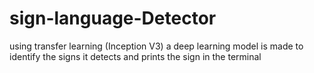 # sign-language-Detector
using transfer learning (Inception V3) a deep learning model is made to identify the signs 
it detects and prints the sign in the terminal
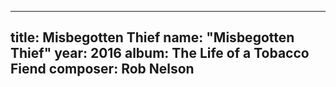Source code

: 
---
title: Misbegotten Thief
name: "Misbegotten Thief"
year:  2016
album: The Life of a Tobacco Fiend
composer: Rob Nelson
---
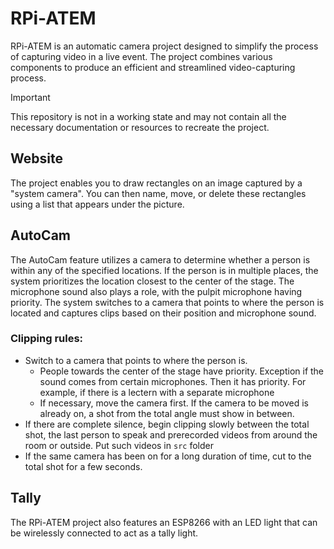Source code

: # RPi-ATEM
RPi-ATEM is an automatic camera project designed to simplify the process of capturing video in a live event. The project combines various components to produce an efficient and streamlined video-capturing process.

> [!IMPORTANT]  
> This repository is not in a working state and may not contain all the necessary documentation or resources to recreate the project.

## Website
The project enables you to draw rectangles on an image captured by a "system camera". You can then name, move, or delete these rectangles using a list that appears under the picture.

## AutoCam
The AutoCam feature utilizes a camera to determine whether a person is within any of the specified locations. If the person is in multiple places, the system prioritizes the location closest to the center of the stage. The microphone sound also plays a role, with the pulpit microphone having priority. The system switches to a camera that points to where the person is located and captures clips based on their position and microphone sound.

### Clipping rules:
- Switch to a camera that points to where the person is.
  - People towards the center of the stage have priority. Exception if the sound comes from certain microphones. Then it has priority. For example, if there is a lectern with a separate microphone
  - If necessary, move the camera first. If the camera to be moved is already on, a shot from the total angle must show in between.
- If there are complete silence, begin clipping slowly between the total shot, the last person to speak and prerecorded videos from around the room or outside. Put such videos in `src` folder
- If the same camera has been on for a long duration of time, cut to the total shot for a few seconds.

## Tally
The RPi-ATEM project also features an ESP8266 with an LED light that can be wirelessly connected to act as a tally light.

────

What this task involves:
Now write out the data word for word, skipping every picture in it.

The answer:
 # sign-language-Detector
using transfer learning (Inception V3) a deep learning model is made to identify the signs 
it detects and prints the sign in the terminal
Source code

: 
---
title: Misbegotten Thief
name: "Misbegotten Thief"
year:  2016
album: The Life of a Tobacco Fiend
composer: Rob Nelson
---
Source code

: # RPi-ATEM
RPi-ATEM is an automatic camera project designed to simplify the process of capturing video in a live event. The project combines various components to produce an efficient and streamlined video-capturing process.

> [!IMPORTANT]  
> This repository is not in a working state and may not contain all the necessary documentation or resources to recreate the project.

## Website
The project enables you to draw rectangles on an image captured by a "system camera". You can then name, move, or delete these rectangles using a list that appears under the picture.

## AutoCam
The AutoCam feature utilizes a camera to determine whether a person is within any of the specified locations. If the person is in multiple places, the system prioritizes the location closest to the center of the stage. The microphone sound also plays a role, with the pulpit microphone having priority. The system switches to a camera that points to where the person is located and captures clips based on their position and microphone sound.

### Clipping rules:
- Switch to a camera that points to where the person is.
  - People towards the center of the stage have priority. Exception if the sound comes from certain microphones. Then it has priority. For example, if there is a lectern with a separate microphone
  - If necessary, move the camera first. If the camera to be moved is already on, a shot from the total angle must show in between.
- If there are complete silence, begin clipping slowly between the total shot, the last person to speak and prerecorded videos from around the room or outside. Put such videos in `src` folder
- If the same camera has been on for a long duration of time, cut to the total shot for a few seconds.

## Tally
The RPi-ATEM project also features an ESP8266 with an LED light that can be wirelessly connected to act as a tally light.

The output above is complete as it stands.